[Opening Listed entries section]

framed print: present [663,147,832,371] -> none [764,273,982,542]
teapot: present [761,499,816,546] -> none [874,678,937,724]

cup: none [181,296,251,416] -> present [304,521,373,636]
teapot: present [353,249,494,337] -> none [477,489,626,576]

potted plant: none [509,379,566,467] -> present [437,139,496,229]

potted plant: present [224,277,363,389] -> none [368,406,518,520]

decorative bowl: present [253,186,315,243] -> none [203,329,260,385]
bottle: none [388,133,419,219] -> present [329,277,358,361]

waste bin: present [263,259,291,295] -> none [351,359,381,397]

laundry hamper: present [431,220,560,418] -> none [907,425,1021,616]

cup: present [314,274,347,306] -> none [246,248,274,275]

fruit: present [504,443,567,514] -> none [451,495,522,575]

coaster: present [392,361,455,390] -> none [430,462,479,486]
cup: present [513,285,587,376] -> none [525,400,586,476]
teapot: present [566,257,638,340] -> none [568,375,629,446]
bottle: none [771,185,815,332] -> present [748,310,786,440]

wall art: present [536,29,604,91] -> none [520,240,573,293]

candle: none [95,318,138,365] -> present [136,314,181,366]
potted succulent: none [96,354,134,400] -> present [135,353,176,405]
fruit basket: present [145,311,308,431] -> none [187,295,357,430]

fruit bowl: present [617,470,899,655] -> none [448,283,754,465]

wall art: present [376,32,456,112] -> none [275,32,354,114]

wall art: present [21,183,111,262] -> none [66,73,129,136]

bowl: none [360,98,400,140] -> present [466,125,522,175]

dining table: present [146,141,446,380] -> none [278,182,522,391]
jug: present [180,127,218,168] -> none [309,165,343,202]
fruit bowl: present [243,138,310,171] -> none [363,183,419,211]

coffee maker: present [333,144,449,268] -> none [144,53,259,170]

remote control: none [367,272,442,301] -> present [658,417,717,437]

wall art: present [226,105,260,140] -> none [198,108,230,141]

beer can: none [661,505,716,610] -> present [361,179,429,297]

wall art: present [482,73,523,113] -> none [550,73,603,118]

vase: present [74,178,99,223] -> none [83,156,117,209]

[Closing Listed entries section]

● Task objective
Each line from the one holding "fruit basket: present" through the last line of the data is to be transcribed exactly, with nothing else added.

● Response box
fruit basket: present [145,311,308,431] -> none [187,295,357,430]

fruit bowl: present [617,470,899,655] -> none [448,283,754,465]

wall art: present [376,32,456,112] -> none [275,32,354,114]

wall art: present [21,183,111,262] -> none [66,73,129,136]

bowl: none [360,98,400,140] -> present [466,125,522,175]

dining table: present [146,141,446,380] -> none [278,182,522,391]
jug: present [180,127,218,168] -> none [309,165,343,202]
fruit bowl: present [243,138,310,171] -> none [363,183,419,211]

coffee maker: present [333,144,449,268] -> none [144,53,259,170]

remote control: none [367,272,442,301] -> present [658,417,717,437]

wall art: present [226,105,260,140] -> none [198,108,230,141]

beer can: none [661,505,716,610] -> present [361,179,429,297]

wall art: present [482,73,523,113] -> none [550,73,603,118]

vase: present [74,178,99,223] -> none [83,156,117,209]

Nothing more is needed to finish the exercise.